The penetrance of HL-I in our family was 88% and was similar to previous reports (Evans et al. 1999, 2003; Brice et al. 2005). However, analyzing penetrance according to gender, penetrance in females is 100% and in males only 78%. Similar gender differences in penetrance was reported previously by Dale (1985) and Evans et al. (1999) and was attributed to possible different hormonal influence on lymphatic drainage between males and females. Of note, other studies demonstrated similar penetrance in males and females (Witte et al. 1998; Levinson et al. 2003; Evans et al. 2003; Brice et al. 2005); therefore, further studies that include large numbers of affected individuals are needed to better resolve this issue. Factors that influence incomplete penetrance in HL-I are yet to be discovered, but finding in this report that both individuals who carry the mutation and were clinically unaffected are a father (II-6) and his son (III-11), suggesting that other genetic factors (such as modifier genes) may play a significant role.

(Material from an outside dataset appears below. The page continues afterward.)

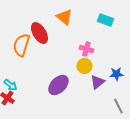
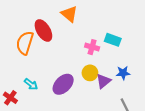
cyan rectangle: (105, 20) -> (113, 40), moved
yellow circle: (84, 66) -> (90, 73), moved
cyan arrow: (10, 85) -> (31, 84), moved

HL-I is considered to be a well-defined clinical entity with mainly cosmetic consequences of lower limb edema. This study broadens the clinical spectrum of HL-I to include prenatal presentation as well as late onset manifestation. Knee osteoarthritis was found in five individuals (four bilateral, one unilateral), all of whom were older than 40 years and had edema up to the knee level. Joint disease was severe enough to necessitate surgical intervention (arthroscopy). Osteoarthritis is a heterogeneous group of disorders characterized pathologically by focal areas of loss of articular cartilage in synovial joints associated with varying degrees of osteophyte formation, subchondral bone change, and synovitis. Several risk factors are known to predispose to the development of osteoarthritis, including advanced age, obesity, and genetic factors (Dieppe and Lohmander 2005). We hypothesize that the pathogenesis of knee osteoarthritis in our patients may be attributed to local mechanical factors that result from the long-standing lower-limb edema. Chronic degenerative disease of the knees has a major contribution on the morbidity of HL-I. It may be prevented by measures such as manual lymphatic drainage and lower-limb bandaging, avoidance of excessive weight gain, avoidance of long-lasting standing, and regular exercises.

Finally, we describe a rare presentation of prenatal bilateral hydrothorax evolving to hydrops fetalis. Anecdotal cases of in utero hydrothorax and nonimmune hydrops fetalis have been reported in individuals with HL-I and other primary lymphedema syndromes (Jernite et al. 1992; Lev-Sagie et al. 2003; Fang et al. 2000; Irrthum et al. 2003). VEGFR3 is known to have a major role in lymphangiogenesis, mainly of the superficial lymphatic channels (Jeltsch et al. 2003). Our report indicates that VEGFR3 may have a lesser yet nonnegligible role in the development of major lymphatic ducts, such as the thoracic duct. Reviewing our family history, including pregnancy courses and outcomes (e.g., miscarriage rate, premature births), we concluded that prenatal hydrothorax or hydrops fetalis in individuals carrying VEGFR3 mutation is a rare consequence. Interestingly, pleural effusion was noted in another family from Israel with a VEGFR3 mutation (Lev-Sagie et al. 2003; A. Ghalamkarpour et al., manuscript in preparation). In contrast with nonimmune hydrops fetalis of other causes, where outcome is usually grave, in cases with family history of Milroy disease complicated by hydrops fetalis, the outcome may be favorable providing there is early intervention.

In summary, HL-I is a disorder with broad phenotypic spectrum, even in patients bearing the same mutation. Clinical presentation ranges from asymptomatic individuals (incomplete penetrance) through “classic,” mainly cosmetic, features to late complications and rare prenatal life-threatening conditions. The interplay between genetic modifiers and environmental factors seems to determine the specific phenotype of each affected individual.